De serie Dimensions of Dialogue eindigt met het deel genaamd Uitputtende Dialoog. Hierin staan twee mannelijke bustes tegenover elkaar die steeds verschillende objecten op hun tong uitsteken. Eerst corresponderende voorwerpen, zoals een potlood die slijpenderwijs een puntenslijper ontmoet of een tandenborstel die een klodder tandpasta opvangt, maar na verloop van tijd ook onverenigbare dingen. De puntenslijper slijpt dan bijvoorbeeld de tandenborstel kapot en de tandpasta wordt plompverloren geleegd op een potlood. Hierin ziet de kijker dat ‘het gesprek’ dat gevoerd wordt niet meer op elkaar aansluit. Wederom prachtig gemaakt en tot reflecteren aanzettend: wat als je elkaars vocabulaire niet spreekt, als de woorden niet op elkaar aansluiten? Ook interessant in het kader van bijvoorbeeld de zwartepietendiscussie of andere hedendaagse culture wars waarin mensen elkaars taal niet meer lijken te spreken.

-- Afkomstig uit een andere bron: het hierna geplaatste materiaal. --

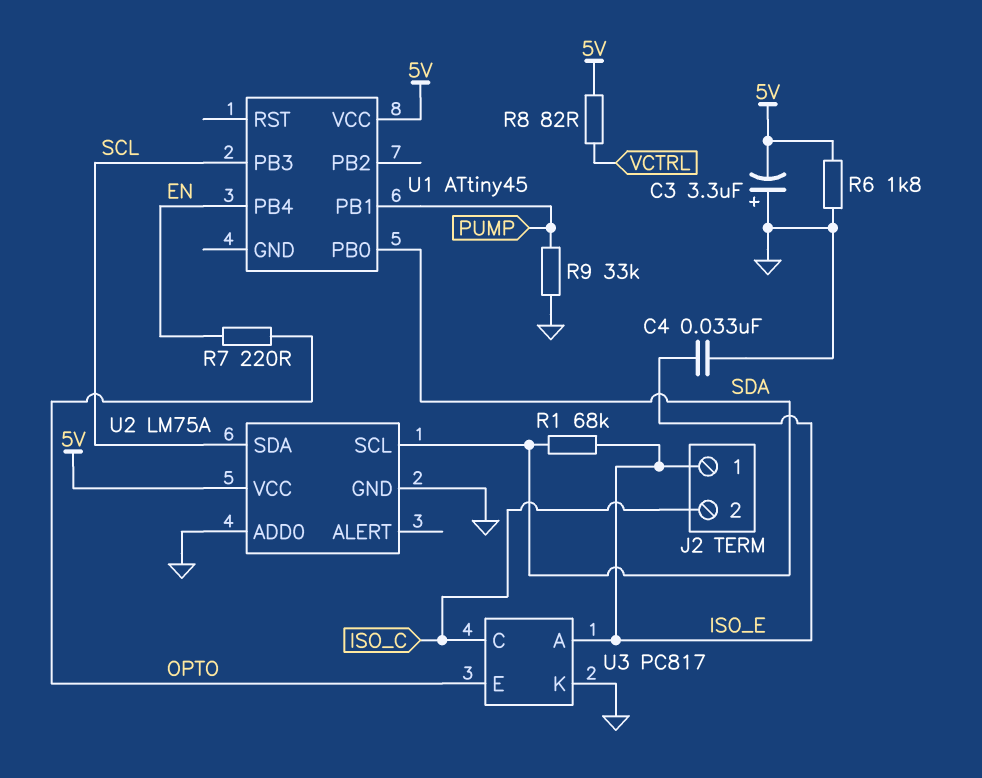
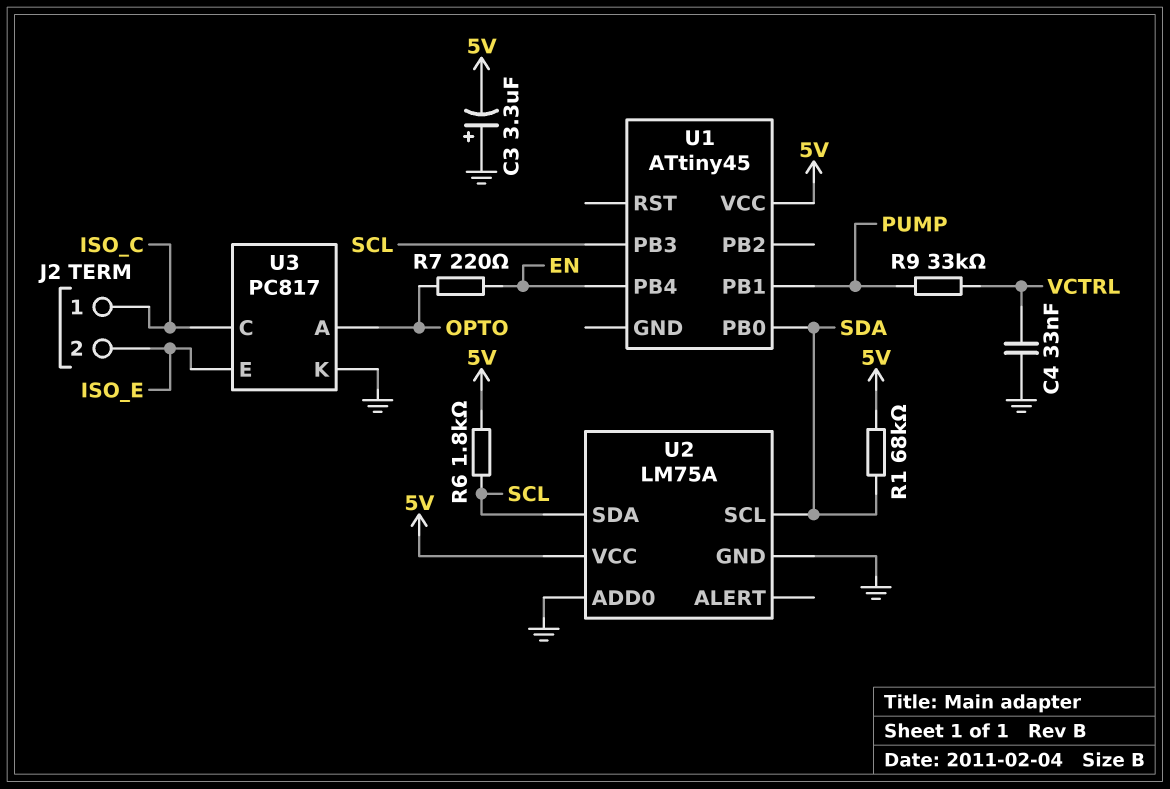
C4: 33nF (GND, ISO_E) -> 33nF (GND, VCTRL)
J2 pin 1: ISO_E -> ISO_C
J2 pin 2: ISO_C -> ISO_E
R1: 68k (ISO_E, SDA) -> 68k (5V, SDA)
R6: 1.8k (5V, GND) -> 1.8k (5V, SCL)
R8: 82 (5V, VCTRL) -> none
R9: 33k (GND, PUMP) -> 33k (PUMP, VCTRL)
U3 pin A: ISO_E -> OPTO
U3 pin E: OPTO -> ISO_E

Švankmajers films staan niet in de speelfilmtraditie, maar eerder in die van de literatuur of beeldende kunst. Het gaat niet zozeer om plot, maar om idee, om textuur, om gevoel. Zijn inspiratoren zijn ook vaak Engelse surrealistische schrijvers of gothic writers zoals Lewis Carroll en Edgar Allan Poe. Toch heeft de auteurfilmer een paar speelfilms gemaakt, met Alice (1988), naar het boek Alice in Wonderland, misschien wel als hoogtepunt in zijn vijftig jaar omspannende carrière. De wereld van Švankmajer is speels, spitsvondig en eigenzinnig, maar ook wreed en duister. Zelf zegt hij: ‘Mijn films gaan over verbeelding en de verbeelding neigt vaak naar het wrede.’ Aanvankelijk toen ik Švankmajers korte films bekeek, voelde ik het nostalgische genot van zijn ambachtelijkheid, de kinderlijke betovering, de volstrekte eigenzinnigheid van het arbeidsintensieve stop-motionwerk. Maar Švankmajer maakt geen werk om het publiek te behagen. Al snel is duidelijk dat hij de toeschouwer niet per se geeft wat hij zou willen krijgen. Švankmajer serveert een dieet van kannibalisme, fetisj, trauma en onderdrukking. Ik kijk niet altijd met plezier naar zijn korte films en ze zijn zo rijk dat je ze niet allemaal in één keer kunt verteren. Maar belangrijk zijn ze zeker, want Švankmajer weet zijn trauma’s en angsten intrigerend naar het filmscherm te vertalen. Met een bijna kinderlijke magie weet hij het kwaad en de onschuld van de wereld ambivalent te vermengen in kleipoppen die je verbeelding nog lang blijven achtervolgen.